» **Your objective**: In the news item about the Microsoft Vista and Office 2007 launch, when and where is the joint launch event reportedly set to take place?

*** Text segment ***

The long-touted Microsoft Vista/Office 2007 tandem launch is on for the last week in November in New York, sources said. This event will focus on business usage and scenarios.
The new client Windows operating system and Office client and server applications have been promised for volume business customers by year's end and for consumers by early 2007.
Jeff Raikes, president of the Microsoft Business Division, would not comment on a specific launch timing or venue but said the company remains on track for the two promised delivery windows. He applied the usual caveat: Microsoft will not ship the code if it's not ready.
"I talked to Antoine Leblond and Kurt [DelBene] last week and they feel very good about the track they're on and I know Jim Allchin and the Vista team feel the same way. There's no new news," Raikes told CRN in a meeting at its New York City offices Tuesday.
Leblond and DelBene are the corporate vice presidents sharing the reigns of the Office system products. Jim Allchin, co-president of the Platforms and Services division, has said he will retire when Vista hits the shelves.

*** End of Text segment ***
*** Excerpted data ***

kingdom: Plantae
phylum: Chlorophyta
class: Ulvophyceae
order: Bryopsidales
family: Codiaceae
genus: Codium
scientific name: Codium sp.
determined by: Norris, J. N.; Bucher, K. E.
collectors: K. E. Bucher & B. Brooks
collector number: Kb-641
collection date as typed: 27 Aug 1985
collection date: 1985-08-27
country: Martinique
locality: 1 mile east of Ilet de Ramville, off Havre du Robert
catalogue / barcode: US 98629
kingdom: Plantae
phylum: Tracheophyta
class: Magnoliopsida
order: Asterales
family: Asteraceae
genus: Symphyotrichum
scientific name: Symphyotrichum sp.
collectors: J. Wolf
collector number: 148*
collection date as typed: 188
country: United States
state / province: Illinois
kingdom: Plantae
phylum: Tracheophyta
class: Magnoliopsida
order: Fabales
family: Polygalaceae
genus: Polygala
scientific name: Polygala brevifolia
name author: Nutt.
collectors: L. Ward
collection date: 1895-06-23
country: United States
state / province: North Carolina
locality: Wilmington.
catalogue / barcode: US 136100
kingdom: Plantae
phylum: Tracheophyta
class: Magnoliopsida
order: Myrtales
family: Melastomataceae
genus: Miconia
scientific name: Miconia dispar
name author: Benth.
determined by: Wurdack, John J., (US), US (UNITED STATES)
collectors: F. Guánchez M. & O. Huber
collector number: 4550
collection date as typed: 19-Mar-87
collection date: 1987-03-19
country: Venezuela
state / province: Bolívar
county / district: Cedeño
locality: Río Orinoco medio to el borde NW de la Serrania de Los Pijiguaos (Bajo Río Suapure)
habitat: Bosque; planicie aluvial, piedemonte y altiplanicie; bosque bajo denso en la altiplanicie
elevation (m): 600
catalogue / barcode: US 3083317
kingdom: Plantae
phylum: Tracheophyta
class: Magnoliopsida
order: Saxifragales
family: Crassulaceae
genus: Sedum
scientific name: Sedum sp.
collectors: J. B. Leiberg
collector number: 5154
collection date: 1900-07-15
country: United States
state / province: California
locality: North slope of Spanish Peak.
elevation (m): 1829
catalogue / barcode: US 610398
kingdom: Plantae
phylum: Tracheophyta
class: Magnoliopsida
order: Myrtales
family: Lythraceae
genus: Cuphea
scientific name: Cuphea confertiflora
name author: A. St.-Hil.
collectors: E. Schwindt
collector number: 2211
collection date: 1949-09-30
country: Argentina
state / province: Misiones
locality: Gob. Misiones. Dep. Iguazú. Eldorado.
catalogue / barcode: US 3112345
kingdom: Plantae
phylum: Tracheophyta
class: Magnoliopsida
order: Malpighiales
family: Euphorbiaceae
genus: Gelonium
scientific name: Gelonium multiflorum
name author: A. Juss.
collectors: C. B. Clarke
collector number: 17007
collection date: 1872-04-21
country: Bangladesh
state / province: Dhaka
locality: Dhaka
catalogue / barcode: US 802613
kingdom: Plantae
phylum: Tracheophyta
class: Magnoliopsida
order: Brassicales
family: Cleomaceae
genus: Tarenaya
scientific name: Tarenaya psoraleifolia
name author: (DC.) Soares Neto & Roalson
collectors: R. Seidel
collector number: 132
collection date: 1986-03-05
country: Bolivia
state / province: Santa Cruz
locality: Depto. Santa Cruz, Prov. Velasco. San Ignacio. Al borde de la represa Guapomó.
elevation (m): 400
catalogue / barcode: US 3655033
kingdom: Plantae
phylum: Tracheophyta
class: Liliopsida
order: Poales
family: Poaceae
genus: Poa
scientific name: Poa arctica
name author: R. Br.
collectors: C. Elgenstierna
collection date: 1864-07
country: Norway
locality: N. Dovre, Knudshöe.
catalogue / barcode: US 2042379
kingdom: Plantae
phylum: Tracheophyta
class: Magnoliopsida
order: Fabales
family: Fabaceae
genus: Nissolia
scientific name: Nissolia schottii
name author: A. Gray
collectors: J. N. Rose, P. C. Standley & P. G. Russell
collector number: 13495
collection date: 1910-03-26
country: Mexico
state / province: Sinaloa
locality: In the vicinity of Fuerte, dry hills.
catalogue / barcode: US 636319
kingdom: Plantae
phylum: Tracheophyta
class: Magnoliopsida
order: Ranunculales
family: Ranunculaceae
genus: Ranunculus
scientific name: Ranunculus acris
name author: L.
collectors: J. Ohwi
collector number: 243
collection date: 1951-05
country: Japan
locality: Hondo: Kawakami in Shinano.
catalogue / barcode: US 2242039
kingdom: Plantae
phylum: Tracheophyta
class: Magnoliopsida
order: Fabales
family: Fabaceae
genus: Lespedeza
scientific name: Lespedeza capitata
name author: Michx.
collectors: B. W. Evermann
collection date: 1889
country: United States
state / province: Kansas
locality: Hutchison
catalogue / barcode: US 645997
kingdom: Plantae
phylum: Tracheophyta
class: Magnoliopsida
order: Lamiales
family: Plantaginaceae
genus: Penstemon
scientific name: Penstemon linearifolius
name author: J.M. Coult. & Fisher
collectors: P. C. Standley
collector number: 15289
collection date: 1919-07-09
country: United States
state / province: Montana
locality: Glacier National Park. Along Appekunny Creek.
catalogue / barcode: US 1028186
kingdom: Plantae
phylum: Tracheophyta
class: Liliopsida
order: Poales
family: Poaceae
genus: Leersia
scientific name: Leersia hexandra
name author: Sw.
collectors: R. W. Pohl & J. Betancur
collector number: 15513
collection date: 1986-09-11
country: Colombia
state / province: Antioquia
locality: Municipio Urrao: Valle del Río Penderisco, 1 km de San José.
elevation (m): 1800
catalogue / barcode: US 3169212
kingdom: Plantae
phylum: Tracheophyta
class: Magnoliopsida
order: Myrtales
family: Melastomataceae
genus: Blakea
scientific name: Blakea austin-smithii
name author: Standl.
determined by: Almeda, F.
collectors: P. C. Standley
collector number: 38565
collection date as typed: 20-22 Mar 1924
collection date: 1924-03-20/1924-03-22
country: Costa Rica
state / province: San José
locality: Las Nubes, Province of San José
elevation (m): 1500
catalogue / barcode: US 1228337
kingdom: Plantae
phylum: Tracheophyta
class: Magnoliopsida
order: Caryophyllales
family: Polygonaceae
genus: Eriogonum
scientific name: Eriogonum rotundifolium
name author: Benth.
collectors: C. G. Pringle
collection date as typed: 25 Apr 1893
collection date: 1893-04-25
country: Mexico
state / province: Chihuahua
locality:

*** End of Excerpted data ***

» **Finished task**: The last week in November, in New York.